Document excerpt:
** Begin **

SIPs are the canonical medium by which new features are proposed and described,
and by which input from the Stacks ecosystem participants is collected. The SIP
Ratification Process is also described in this document, and provides the means
by which SIPs may be proposed, vetted, edited, accepted, rejected, implemented,
and finally incorporated into the Stacks blockchain's design, governance, and
operational procedures. The set of SIPs that have been ratified shall
sufficiently describe the design, governance, and operationalization of the
Stacks blockchain, as well as the means by which future changes to its official
design, implementation, operation, and governance may be incorporated.
# License and Copyright
This SIP is made available under the terms of the BSD-2-Clause license,
available at https://opensource.org/licenses/BSD-2-Clause. This SIP’s copyright
is held by the Stacks Open Internet Foundation.
# Introduction
Blockchains are unique among distributed systems in that they also
happen to encode a social contract. By running a blockchain node, a user
implicitly agrees to be bound to the social contract's terms embedded within the
blockchain's software. These social contracts are elaborate constructions that
contain not only technical terms (e.g. "a block may be at most 1MB"), but also
economic terms (e.g. "only 21 million tokens may exist") and social terms (e.g.
"no money can leave this account" or "this transaction type was supported
before, but will now be ignored by the system") which the user agrees to uphold
by running a blockchain node.
It stands to reason that the Stacks blockchain is made of more than just
software; it is also made of the people who run it. As such, the act of
developing and managing the Stacks blockchain network includes the act of
helping its people coordinate and agree on what the blockchain is and what it
should do. To this end, this document proposes a process by which the Stacks
blockchain's users can conduct themselves to be the stewards of the blockchain
network in perpetuity.
The goals of this process are to ensure that anyone may submit a SIP in good
faith, that each SIP will receive fair and speedy good-faith consideration by
other people with the relevant expertise, and that any discussions and
decision-making on each SIP's ratification shall happen in public. To achieve
these ends, this document proposes a standard way of presenting a Stacks
Improvement Proposal (SIP), and a standard way of ratifying one.
Each SIP document contains all of the information needed to propose a
non-trivial change to the way in which the Stacks blockchain operates. This
includes both technical considerations, as well as operational and governance
considerations. This document proposes a formal document structure based on both
request-for-comments (RFC) practices in the Internet Engineering Task Force
(IETF), as well as existing blockchain networks.

** End **

Material:

** Begin **

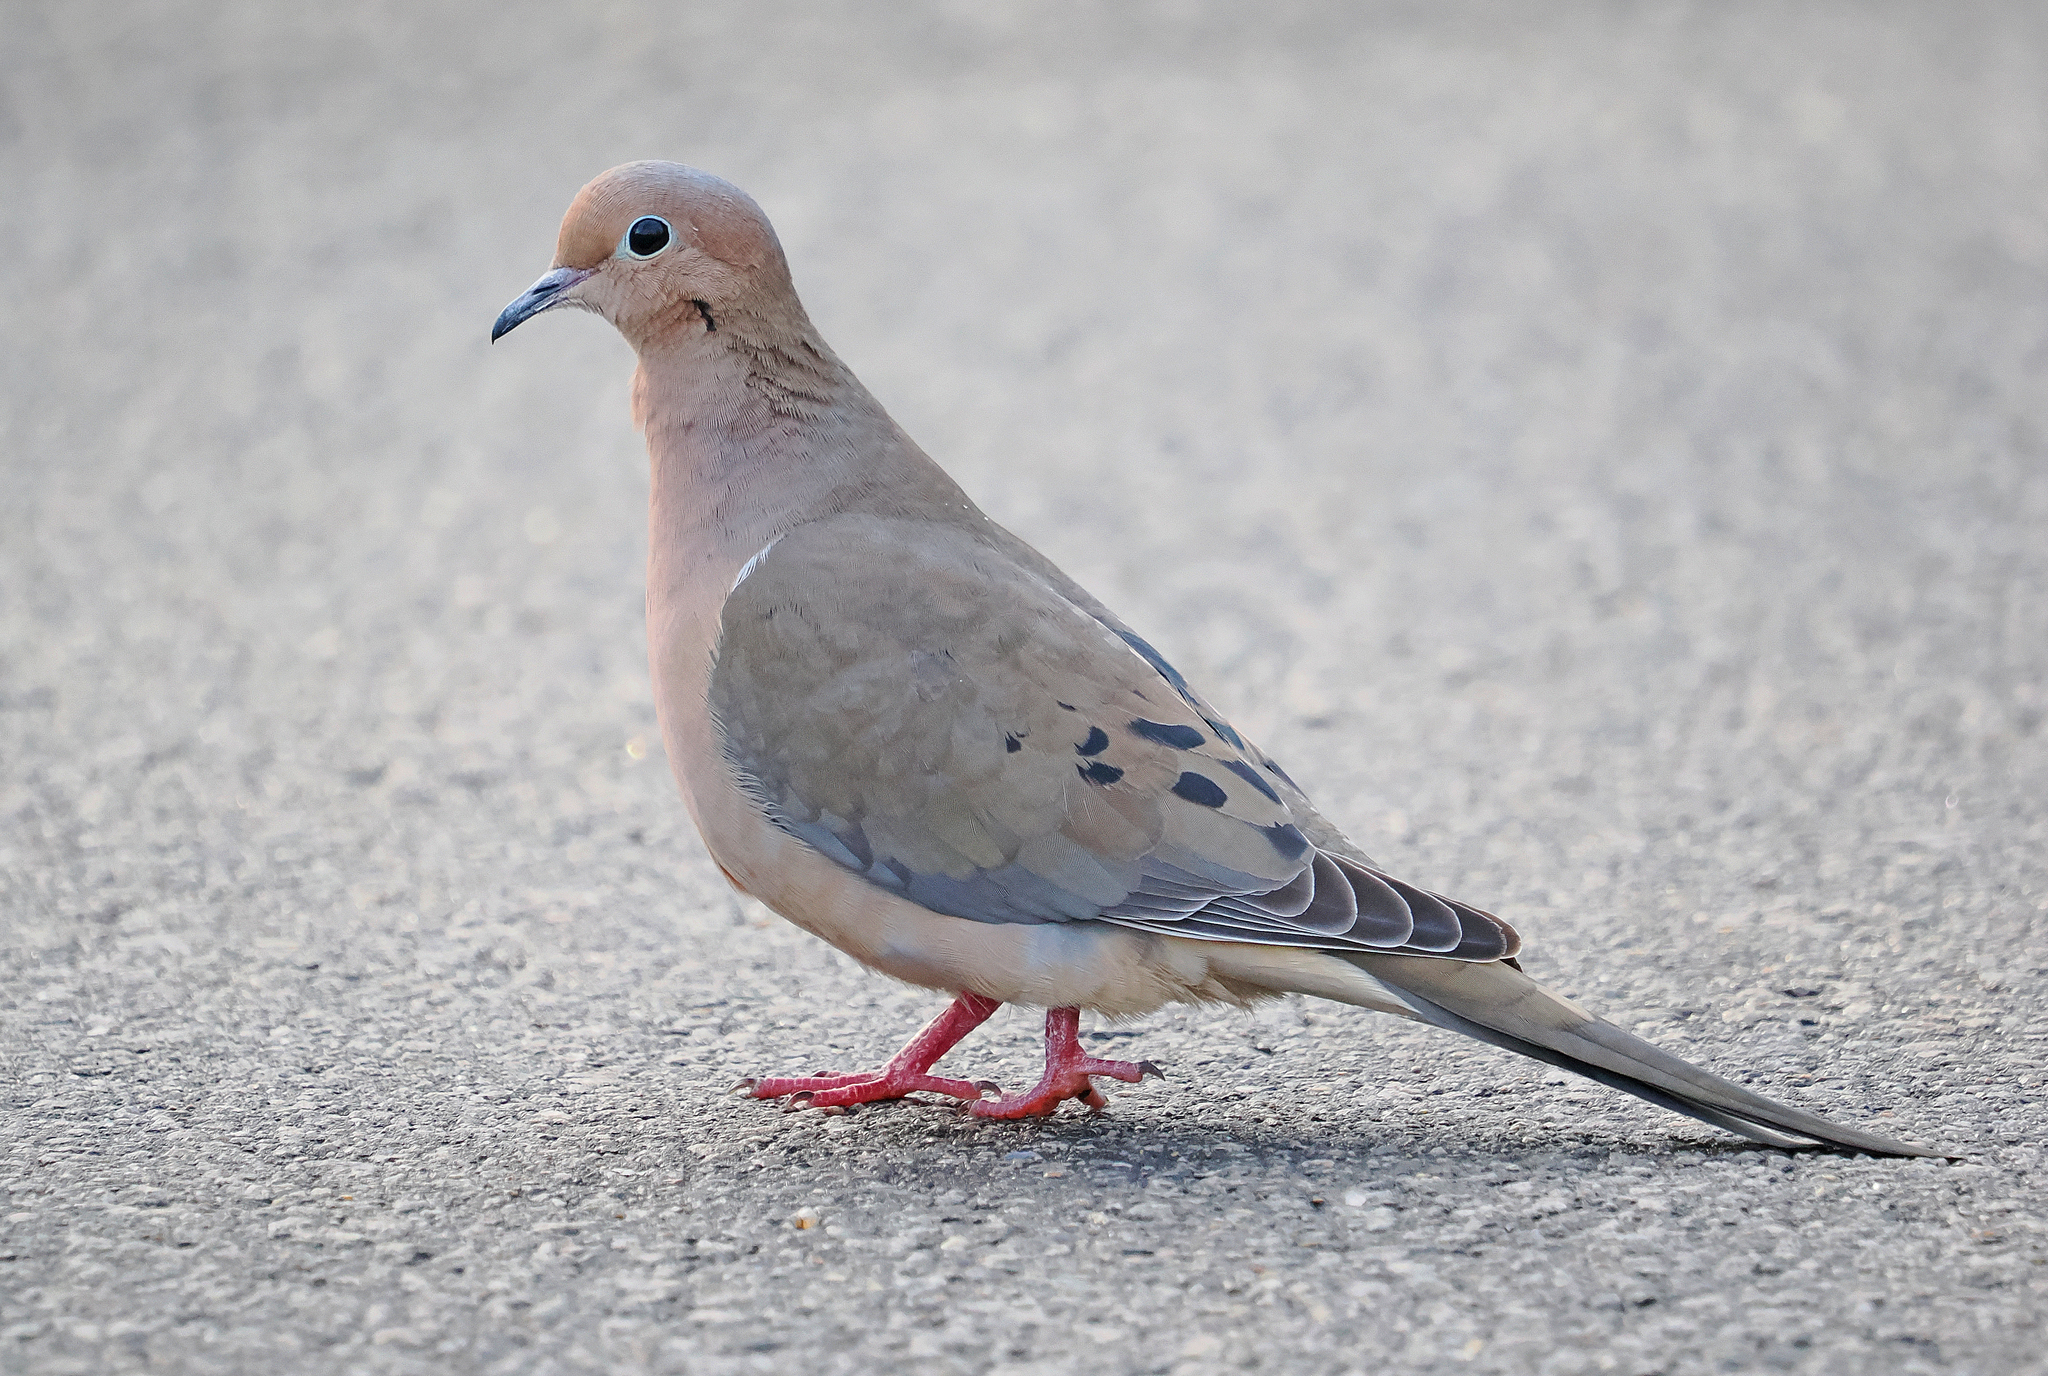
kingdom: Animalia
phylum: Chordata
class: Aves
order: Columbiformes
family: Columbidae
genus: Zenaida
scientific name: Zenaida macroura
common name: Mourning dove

** End **
** Begin **

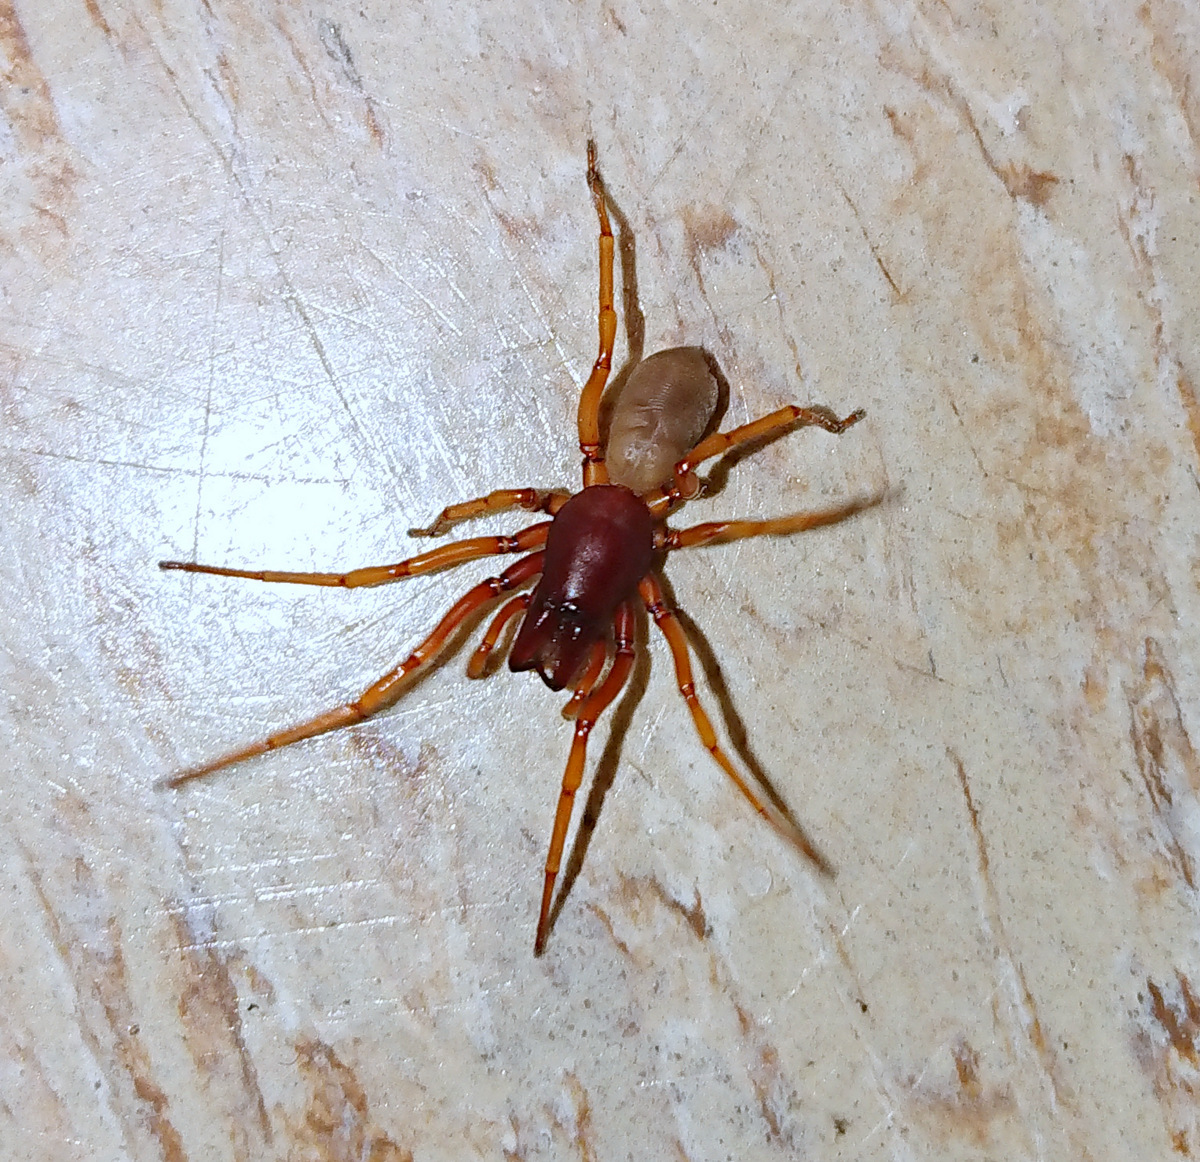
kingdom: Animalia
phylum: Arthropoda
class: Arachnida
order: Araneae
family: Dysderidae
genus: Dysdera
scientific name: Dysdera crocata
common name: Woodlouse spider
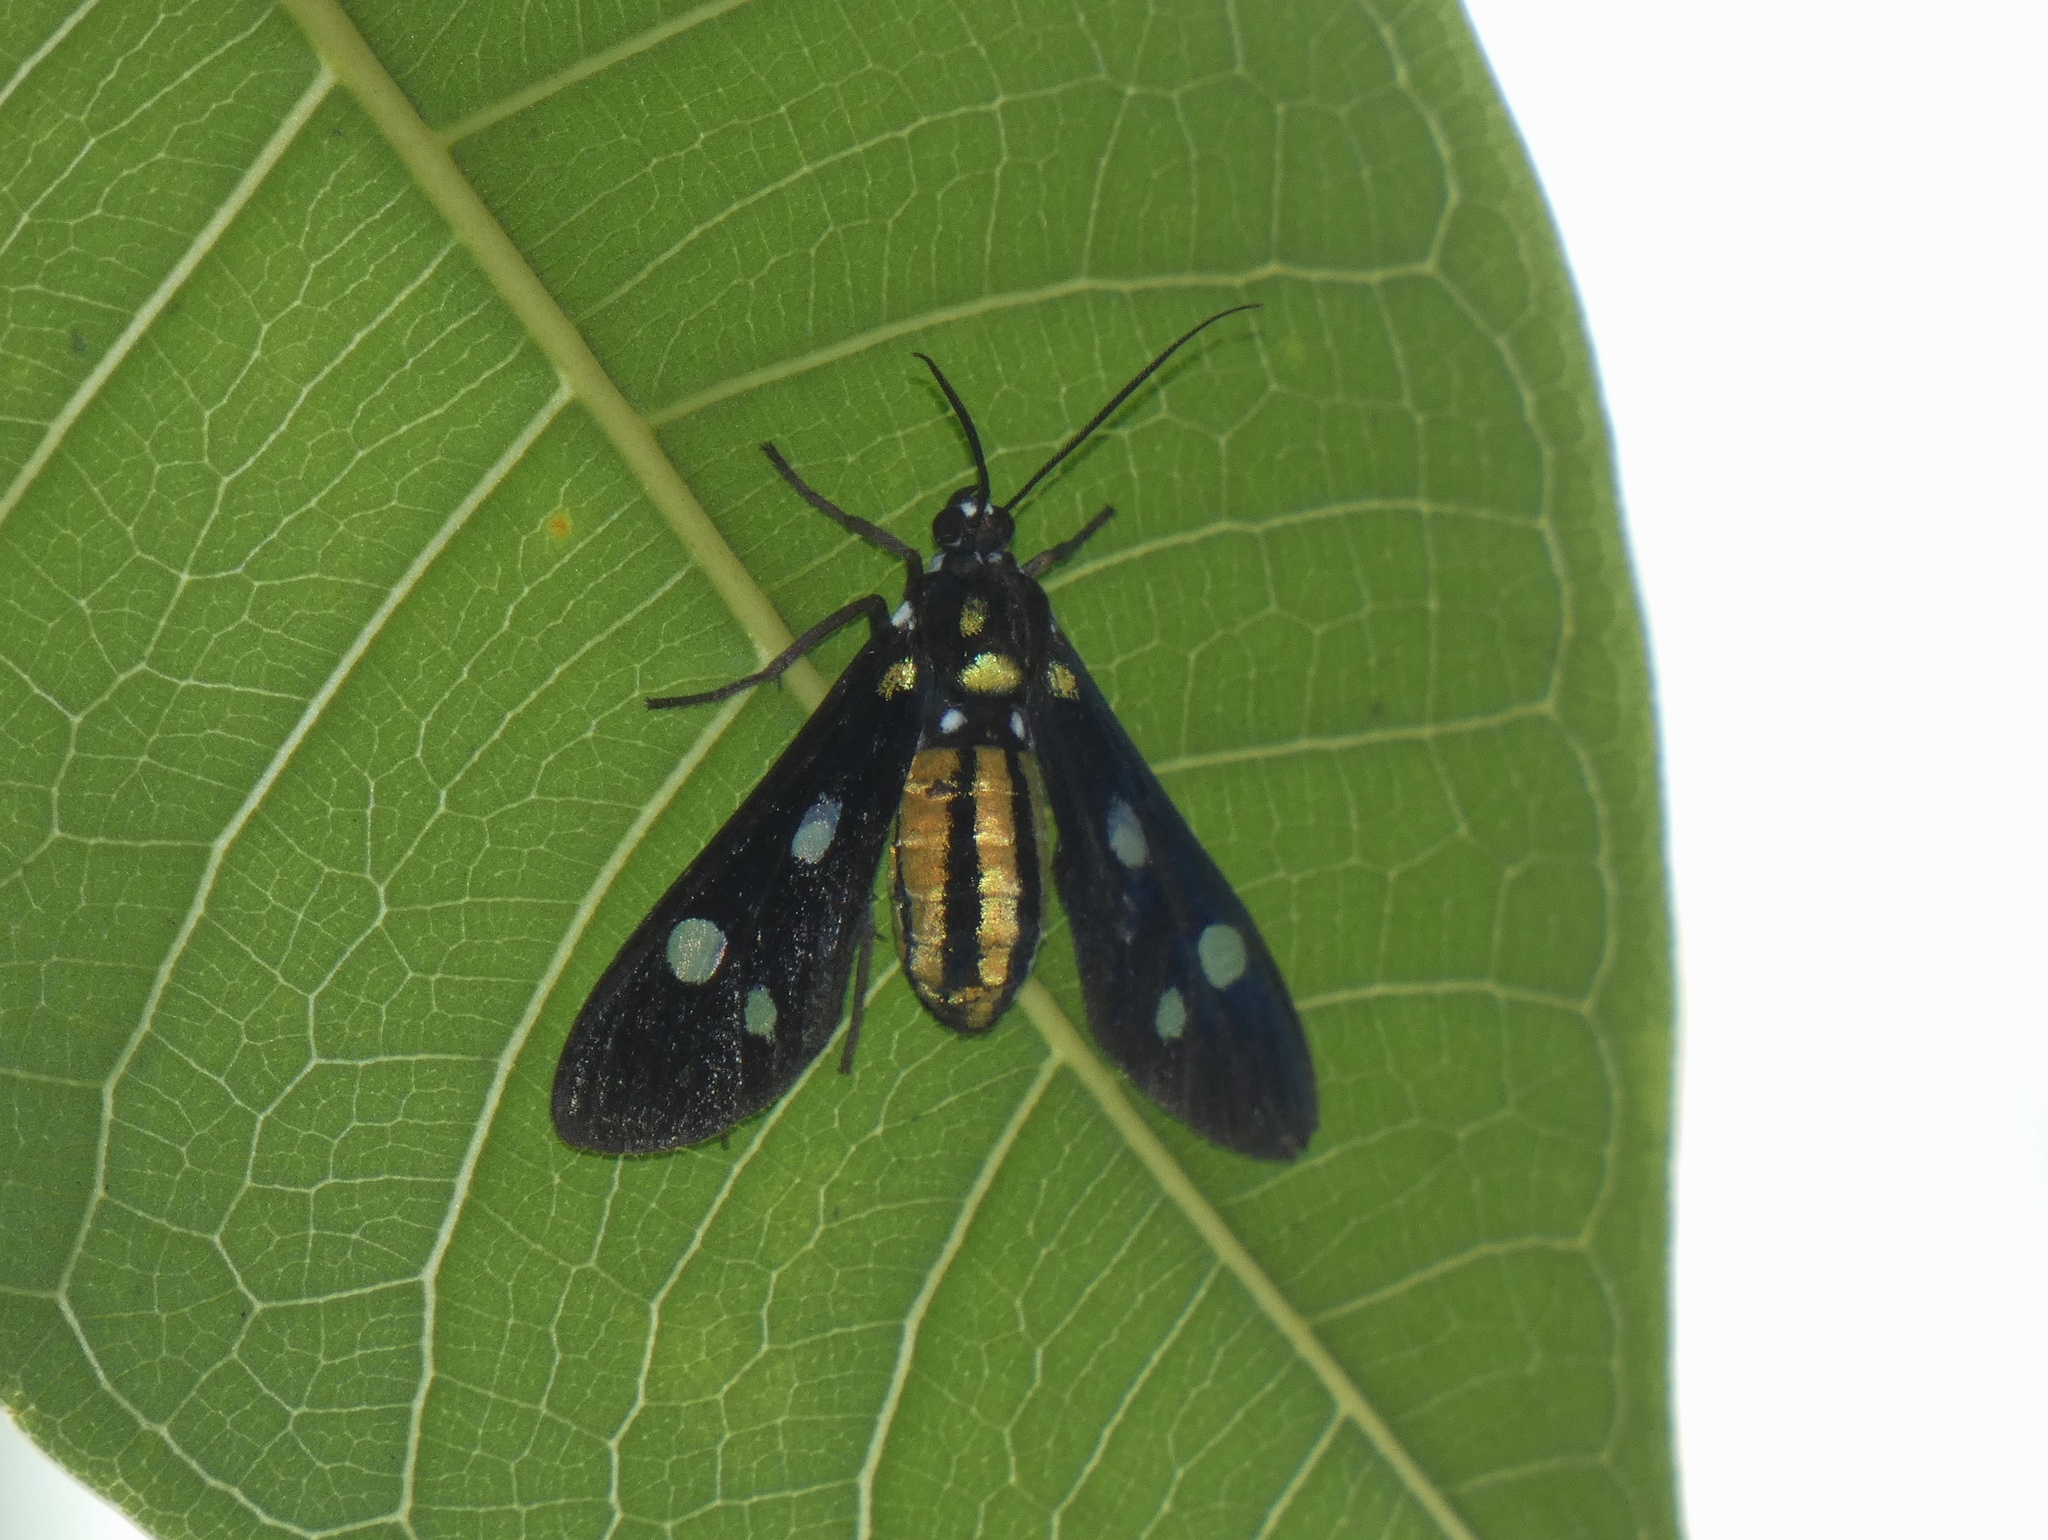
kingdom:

** End **

Written request A:
Please copy the passage of the Stacks Improvement Proposal text between "The goals of" and "of ratifying one.", inclusive.
Written request B:
Carry on the Stacks Improvement Proposal text from its last sentence.
The items come from a separate source.

Written reply A:
The goals of this process are to ensure that anyone may submit a SIP in good
faith, that each SIP will receive fair and speedy good-faith consideration by
other people with the relevant expertise, and that any discussions and
decision-making on each SIP's ratification shall happen in public. To achieve
these ends, this document proposes a standard way of presenting a Stacks
Improvement Proposal (SIP), and a standard way of ratifying one.

Written reply B:
SIPs must be ratified in order to be incorporated into the definition of what
the Stacks blockchain is, what it does, and how it operates. This document
proposes a ratification process based on existing governance processes from
existing open source projects (including Python, Bitcoin, Ethereum, and Zcash),
and makes provisions for creating and staffing various roles that people must
take on to carry out ratification (e.g. committees, editors, working groups and
so on).
This document uses the word “users” to refer specifically to people who
participate in the greater Stacks ecosystem. This includes, but is not limited
to, people who mine blocks, people who contribute code, people who run nodes,
people who develop applications that rely on the Stacks blockchain, people who
use such applications, people involved in the project governance, and people
involved in operating software deployments.
# Specification
Each SIP shall adhere to the same general formatting and shall be ratified
through the processes described by this document.
## SIP Format
All SIPs shall be formatted as markdown files. Each section shall be
annotated as a 2nd-level header (e.g. `##`). Subsections may be added with
lower-level headers.
Each SIP shall contain the following sections, in the given order:
- _Preamble_. This section shall provide fields useful for categorizing the SIP.
The required fields in all cases shall be:
- _SIP Number_. Each SIP receives a unique number once it has been accepted
for consideration for ratification (see below). This number is assigned to
a SIP; its author does not provide it.
- _Title_. A concise description of the SIP, no more than 20 words long.
- _Author_. A list of names and email addresses of the SIP's author(s).
- _Consideration_. What class of SIP this is (see below).
- _Type_. The SIP track for consideration (see below).
- _Status_. This SIP's point in the SIP workflow (see below).
- _Created_. The ISO 8601 date when this SIP was created.
- _License_. The content license for the SIP (see below for permitted
licenses).
- _Sign-off_. The list of relevant persons and their titles who have worked to
ratify the SIP. This field is not filled in entirely until ratification,
but is incrementally filled in as the SIP progresses through the ratification
process.
- Additional SIP fields, which are sometimes required, include:
- _Layer_. The logical layer of the Stacks blockchain affected. Must be one
- of the following:
- _Consensus (soft fork)_. For backwards-compatible proposals for
transaction-processing.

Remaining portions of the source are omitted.